25 Nisan 2025 Cuma

TERAKKİNİN SEBEBİ

    Hem tarih şahiddir ki: Ehl-i İslâm ne vakit dinine tam temessük etmiş ise, o zamana nisbeten terakki etmiş.

Ne vakit salabeti terketmişse, tedenni etmiş.

Hristiyanlık ise, bilakistir.

Bu da, mühim bir fark-ı esasîden neş'et etmiş.

   Hem İslâmiyet, sair dinlere kıyas edilmez.

Bir müslüman İslâmiyetten çıksa ve dinini terketse, daha hiçbir peygamberi kabul edemez; belki Cenab-ı Hakk'ı dahi ikrar edemez ve belki hiçbir mukaddes şey'i tanımaz; belki kendinde kemalâta medar olacak bir vicdan bulunmaz, tefessüh eder.

Onun için İslâmiyet nazarında, harbî kâfirin hakk-ı hayatı var.

Hariçte olsa musalaha etse, dâhilde olsa cizye verse; İslâmiyetçe hayatı mahfuzdur.

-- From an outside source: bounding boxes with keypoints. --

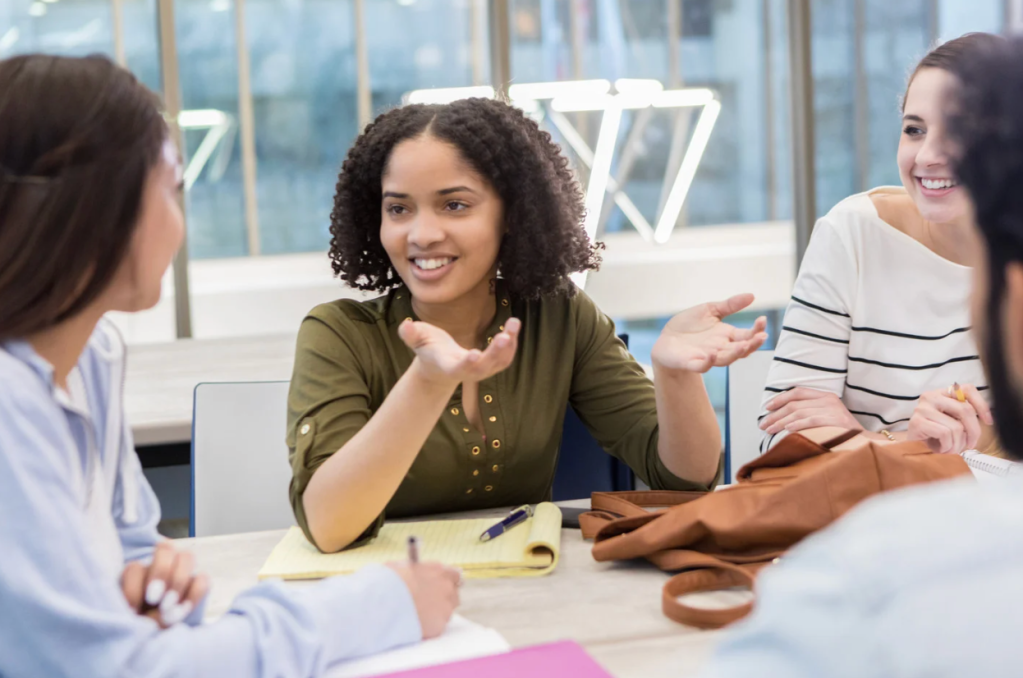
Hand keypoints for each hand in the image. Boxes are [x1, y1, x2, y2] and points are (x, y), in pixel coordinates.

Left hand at [121, 541, 208, 627]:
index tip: (132, 611)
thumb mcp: (127, 620)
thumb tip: (147, 611)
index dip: (133, 589)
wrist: (152, 639)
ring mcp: (181, 572)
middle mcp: (160, 565)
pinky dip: (195, 593)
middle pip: (165, 548)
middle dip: (161, 573)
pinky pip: (203, 579)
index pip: (136, 567)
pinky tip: (183, 610)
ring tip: (169, 607)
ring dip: (178, 580)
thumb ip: (133, 612)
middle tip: (154, 600)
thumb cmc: (136, 627)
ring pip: (187, 557)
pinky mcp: (197, 584)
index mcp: (137, 572)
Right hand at [386, 562, 460, 638]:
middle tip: (430, 602)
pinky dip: (429, 626)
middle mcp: (447, 589)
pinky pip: (437, 626)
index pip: (455, 575)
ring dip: (437, 612)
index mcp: (439, 571)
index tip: (443, 585)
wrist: (383, 604)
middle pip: (454, 595)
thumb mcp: (402, 568)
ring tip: (419, 613)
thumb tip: (415, 573)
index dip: (448, 581)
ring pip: (447, 612)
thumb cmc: (388, 582)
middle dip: (444, 598)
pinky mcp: (439, 627)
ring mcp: (445, 609)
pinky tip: (416, 623)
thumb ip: (416, 571)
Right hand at [400, 317, 520, 386]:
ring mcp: (481, 370)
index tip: (475, 354)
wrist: (440, 368)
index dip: (466, 363)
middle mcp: (467, 371)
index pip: (458, 368)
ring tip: (514, 323)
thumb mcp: (416, 340)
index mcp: (447, 366)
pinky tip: (514, 326)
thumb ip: (410, 334)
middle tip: (504, 336)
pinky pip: (506, 357)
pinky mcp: (492, 365)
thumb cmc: (428, 349)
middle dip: (494, 353)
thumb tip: (405, 325)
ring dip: (509, 345)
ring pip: (499, 362)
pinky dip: (512, 343)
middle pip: (483, 367)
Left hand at [651, 294, 767, 373]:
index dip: (756, 330)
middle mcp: (721, 348)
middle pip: (741, 350)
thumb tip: (752, 295)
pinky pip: (702, 366)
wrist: (667, 338)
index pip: (747, 335)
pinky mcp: (691, 363)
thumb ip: (730, 305)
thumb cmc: (690, 325)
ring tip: (744, 346)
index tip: (762, 320)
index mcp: (727, 336)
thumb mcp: (710, 310)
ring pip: (725, 359)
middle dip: (752, 344)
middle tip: (761, 337)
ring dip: (735, 354)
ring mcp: (707, 357)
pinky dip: (708, 363)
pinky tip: (712, 355)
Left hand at [759, 388, 863, 434]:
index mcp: (825, 396)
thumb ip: (808, 412)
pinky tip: (786, 430)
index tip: (766, 408)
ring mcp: (833, 409)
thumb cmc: (840, 432)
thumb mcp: (825, 417)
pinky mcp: (836, 420)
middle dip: (775, 414)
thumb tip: (781, 417)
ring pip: (799, 412)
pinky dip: (797, 424)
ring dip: (781, 422)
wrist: (864, 442)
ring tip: (769, 430)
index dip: (780, 399)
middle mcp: (829, 399)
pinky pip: (811, 420)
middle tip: (763, 424)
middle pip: (795, 404)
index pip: (798, 392)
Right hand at [906, 384, 993, 453]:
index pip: (967, 389)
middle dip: (974, 432)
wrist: (910, 447)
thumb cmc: (934, 436)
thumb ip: (964, 416)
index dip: (982, 405)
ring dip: (957, 444)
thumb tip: (985, 420)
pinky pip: (945, 434)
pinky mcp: (917, 422)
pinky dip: (947, 446)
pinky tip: (941, 449)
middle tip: (971, 445)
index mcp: (941, 393)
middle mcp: (930, 396)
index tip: (988, 421)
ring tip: (950, 449)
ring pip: (956, 427)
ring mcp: (922, 409)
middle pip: (965, 410)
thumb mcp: (952, 422)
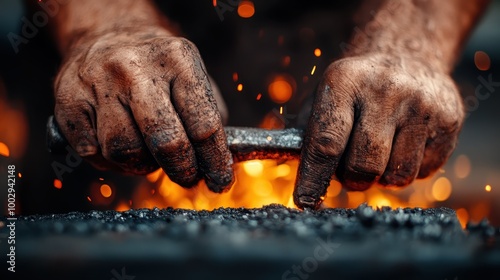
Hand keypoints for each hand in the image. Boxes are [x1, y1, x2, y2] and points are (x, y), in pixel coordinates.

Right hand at [54, 26, 233, 191]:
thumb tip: (219, 166)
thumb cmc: (158, 67)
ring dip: (140, 164)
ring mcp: (97, 80)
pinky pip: (91, 151)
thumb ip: (210, 118)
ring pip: (124, 151)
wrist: (107, 34)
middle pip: (166, 142)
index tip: (220, 181)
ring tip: (147, 152)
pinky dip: (108, 159)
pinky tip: (117, 143)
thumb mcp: (192, 76)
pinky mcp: (68, 98)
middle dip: (182, 170)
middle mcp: (135, 67)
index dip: (214, 162)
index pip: (204, 125)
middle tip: (187, 177)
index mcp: (177, 59)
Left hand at [294, 53, 463, 208]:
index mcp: (344, 80)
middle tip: (349, 169)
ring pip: (395, 176)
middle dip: (351, 179)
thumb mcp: (325, 96)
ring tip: (378, 150)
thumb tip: (302, 181)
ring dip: (380, 176)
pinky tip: (402, 144)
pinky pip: (422, 172)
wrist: (407, 55)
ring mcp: (422, 104)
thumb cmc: (355, 88)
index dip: (314, 178)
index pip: (326, 142)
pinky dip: (405, 169)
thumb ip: (308, 135)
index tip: (305, 201)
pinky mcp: (450, 120)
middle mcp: (386, 90)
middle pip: (363, 166)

Fakat mürtedin hakk-ı hayatı yoktur.

Çünki vicdanı tefessüh eder, hayat-ı içtimaiyeye bir zehir hükmüne geçer.

Halbuki Hristiyanın bir dinsizi, yine hayat-ı içtimaiyeye nâfi' bir vaziyette kalabilir.

Bazı mukaddesatı kabul eder ve bazı peygamberlere inanabilir ve Cenab-ı Hakk'ı bir cihette tasdik edebilir.

   Acaba bu ehl-i bid'a ve doğrusu ehl-i ilhad, bu dinsizlikte hangi menfaati buluyorlar?

Eğer idare ve asayişi düşünüyorlarsa; Allah'ı bilmeyen dinsiz on serserinin idaresi ve şerlerini def'etmesi, bin ehl-i diyanetin idaresinden daha müşkildir.

Eğer terakkiyi düşünüyorlarsa; öyle dinsizler idare-i hükûmete muzır oldukları gibi, terakkiye dahi manidirler.

Terakki ve ticaretin esası olan emniyet ve asayişi kırıyorlar.

Doğrusu onlar, meslekçe tahribatçıdırlar.

Dünyada en büyük ahmak odur ki, böyle dinsiz serserilerden terakki ve saadet-i hayatiyeyi beklesin.